* Task statement
Your task is to copy every line of the records below that contains "pixels".
Records provided section start
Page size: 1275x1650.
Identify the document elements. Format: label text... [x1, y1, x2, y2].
Records provided section end
Records provided section start
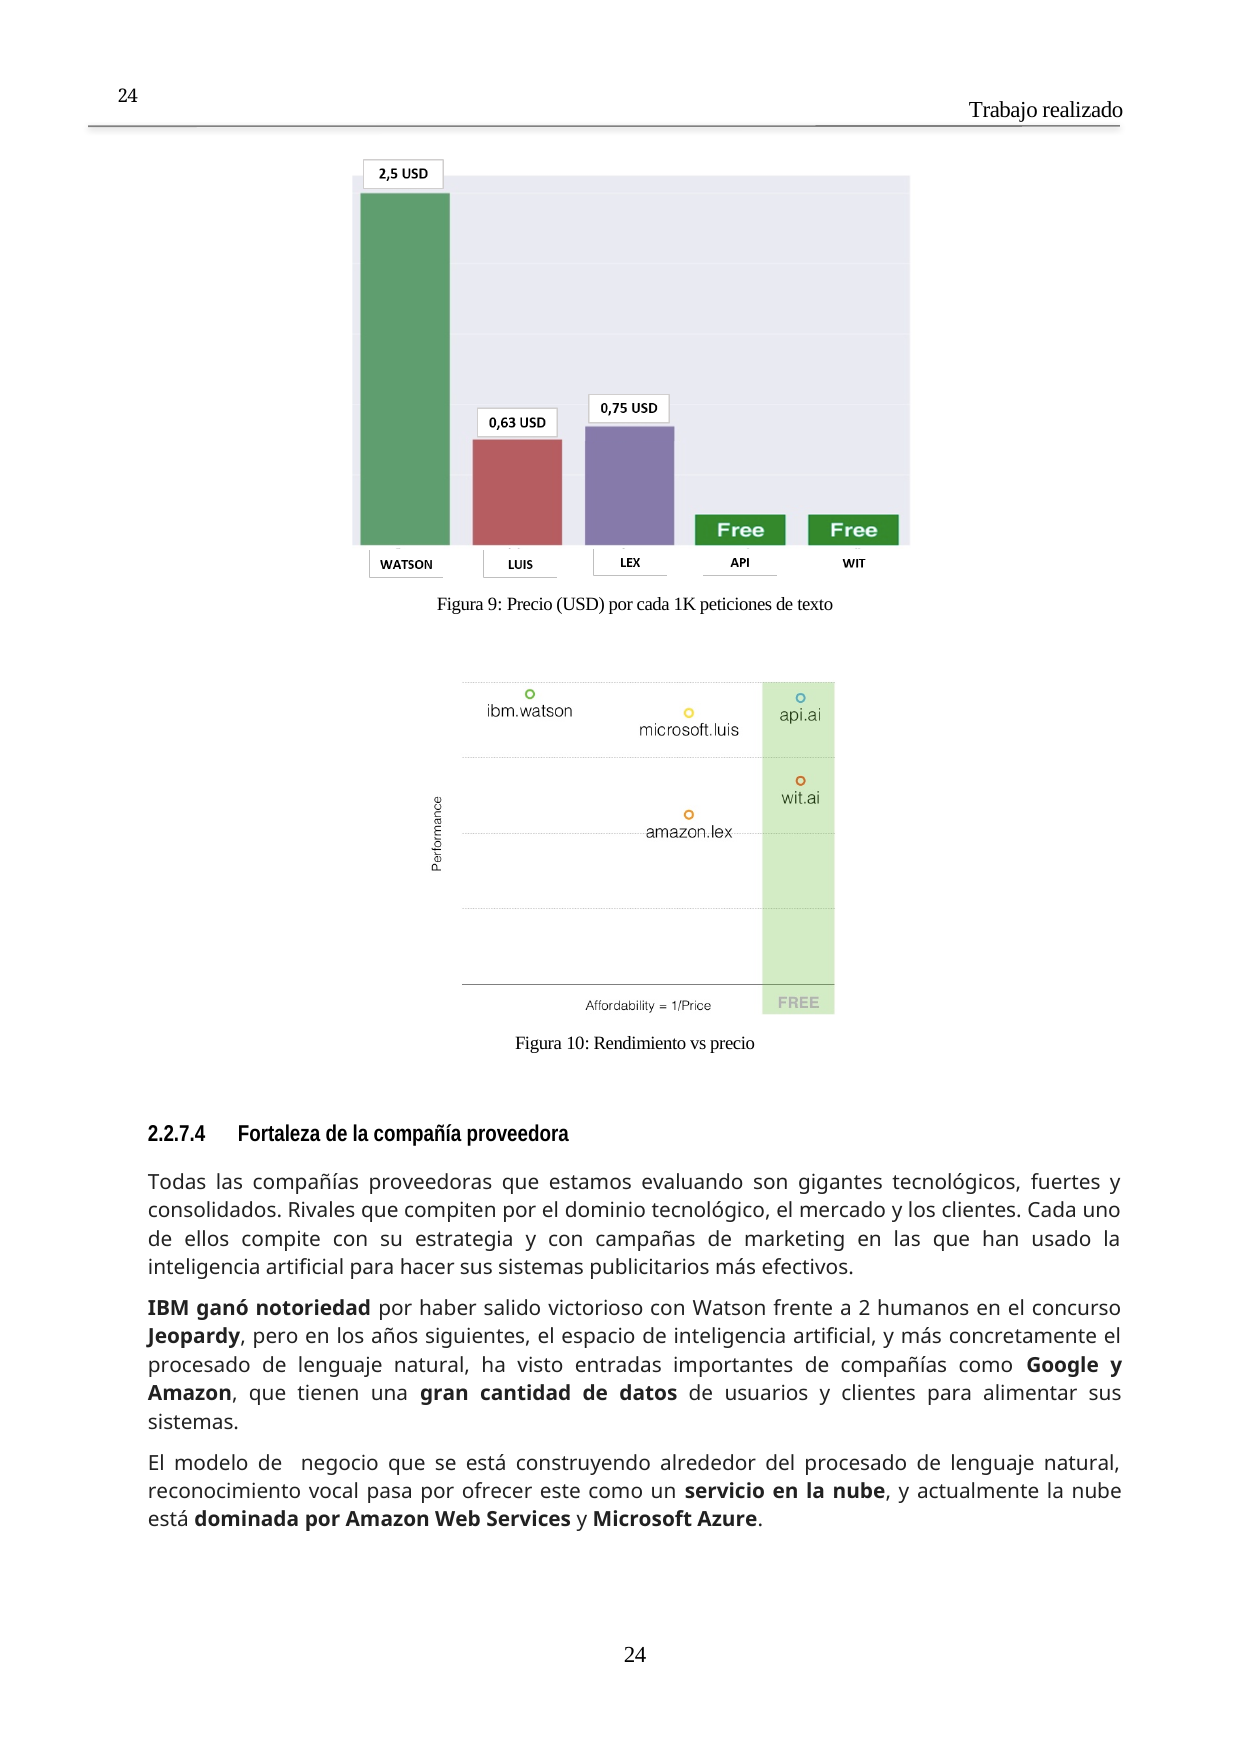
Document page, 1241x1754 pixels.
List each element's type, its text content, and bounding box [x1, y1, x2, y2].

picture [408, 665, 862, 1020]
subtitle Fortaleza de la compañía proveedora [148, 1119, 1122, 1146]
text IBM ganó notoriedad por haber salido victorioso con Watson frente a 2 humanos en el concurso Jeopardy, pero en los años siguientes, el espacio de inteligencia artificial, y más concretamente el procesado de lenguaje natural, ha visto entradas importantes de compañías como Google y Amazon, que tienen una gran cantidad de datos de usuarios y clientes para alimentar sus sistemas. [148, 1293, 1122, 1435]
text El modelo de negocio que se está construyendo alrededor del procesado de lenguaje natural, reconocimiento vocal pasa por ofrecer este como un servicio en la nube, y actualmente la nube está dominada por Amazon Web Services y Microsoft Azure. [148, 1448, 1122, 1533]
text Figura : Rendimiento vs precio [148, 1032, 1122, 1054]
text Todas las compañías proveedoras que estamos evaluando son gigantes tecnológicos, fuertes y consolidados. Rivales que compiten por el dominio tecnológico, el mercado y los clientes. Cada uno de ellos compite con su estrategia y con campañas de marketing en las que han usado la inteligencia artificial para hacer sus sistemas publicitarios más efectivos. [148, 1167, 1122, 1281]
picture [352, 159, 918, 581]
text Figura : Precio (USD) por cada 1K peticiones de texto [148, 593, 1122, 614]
Records provided section end
Records provided section start
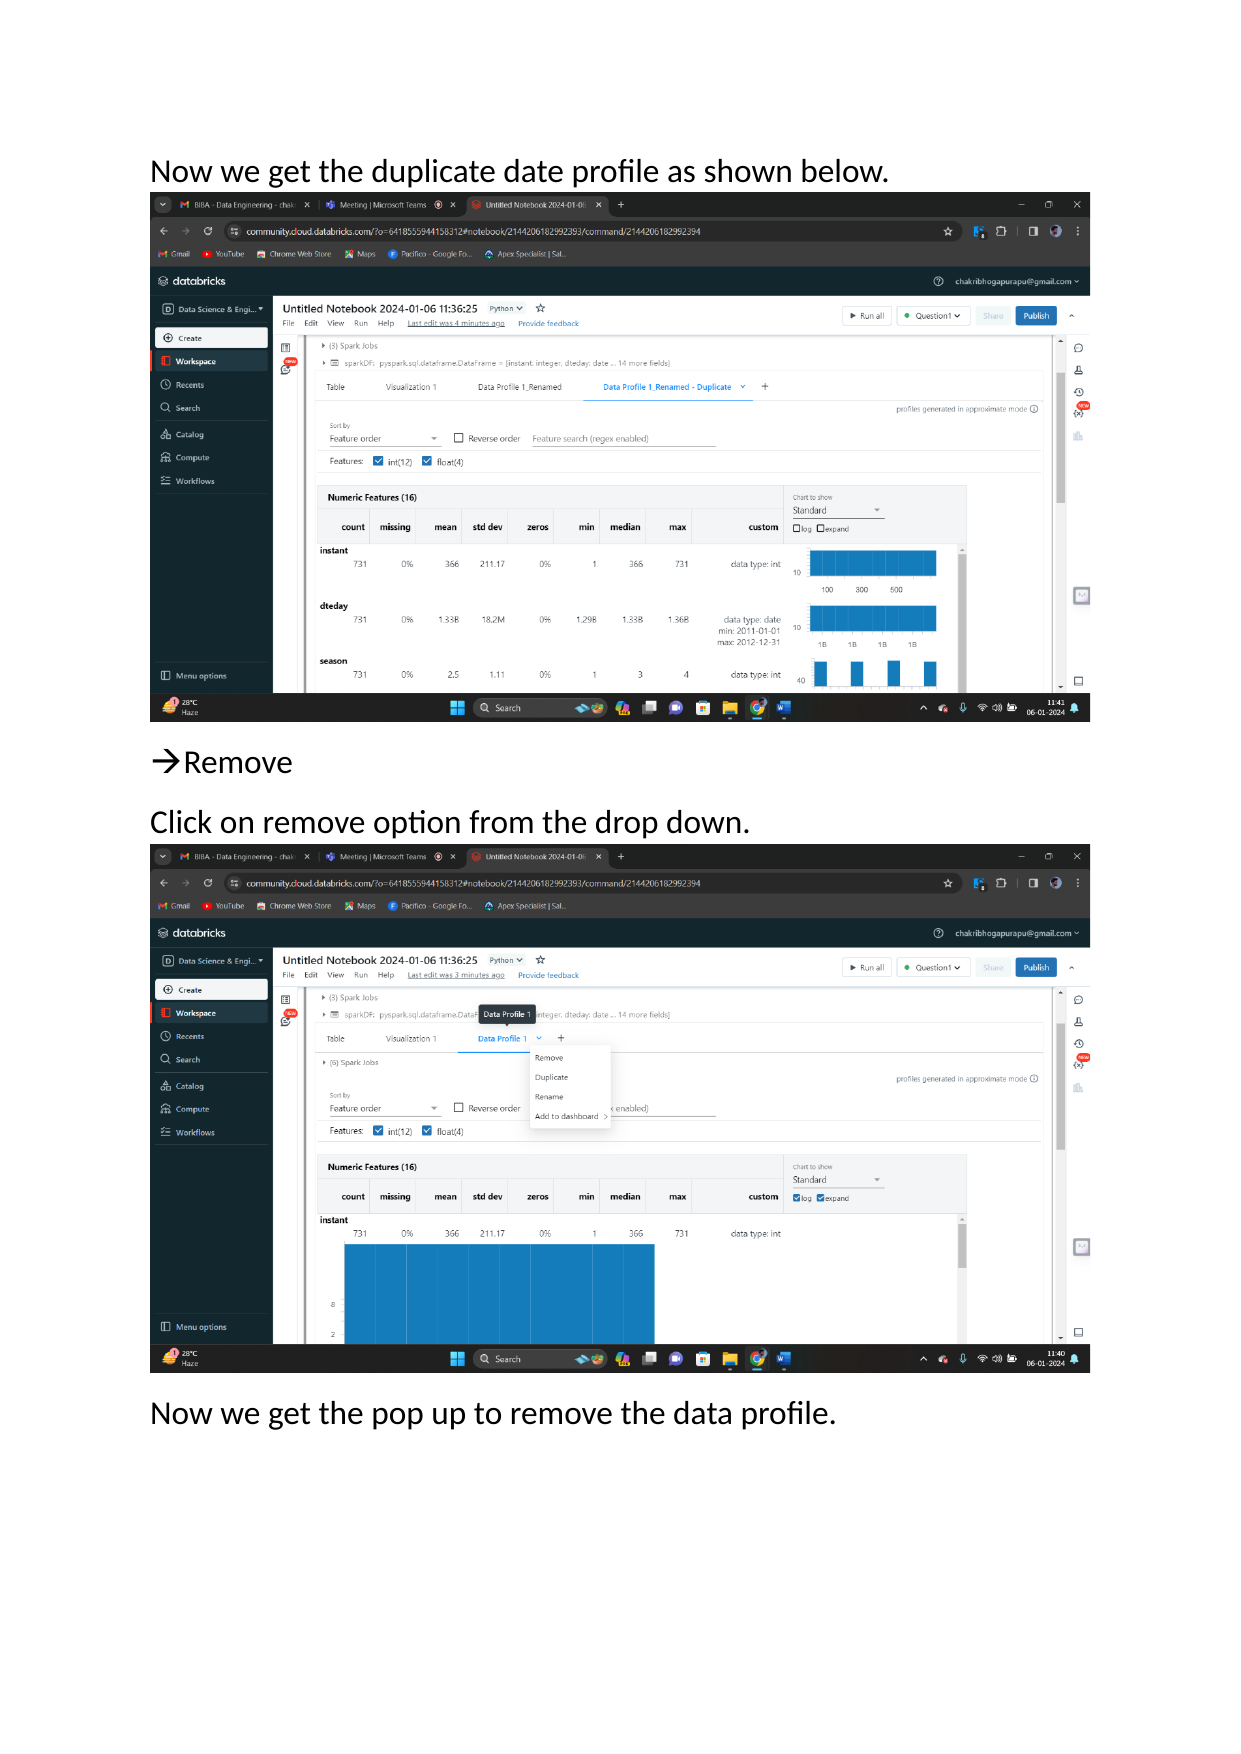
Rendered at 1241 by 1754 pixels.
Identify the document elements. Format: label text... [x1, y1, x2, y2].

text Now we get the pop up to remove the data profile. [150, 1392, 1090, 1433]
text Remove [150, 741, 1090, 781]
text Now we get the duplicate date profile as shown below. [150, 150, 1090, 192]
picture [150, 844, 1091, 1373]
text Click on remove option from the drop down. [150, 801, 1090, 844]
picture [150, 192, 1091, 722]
Records provided section end
* Completed exercise
Document page, 1241x1754 pixels.
Rendered at 1241 by 1754 pixels.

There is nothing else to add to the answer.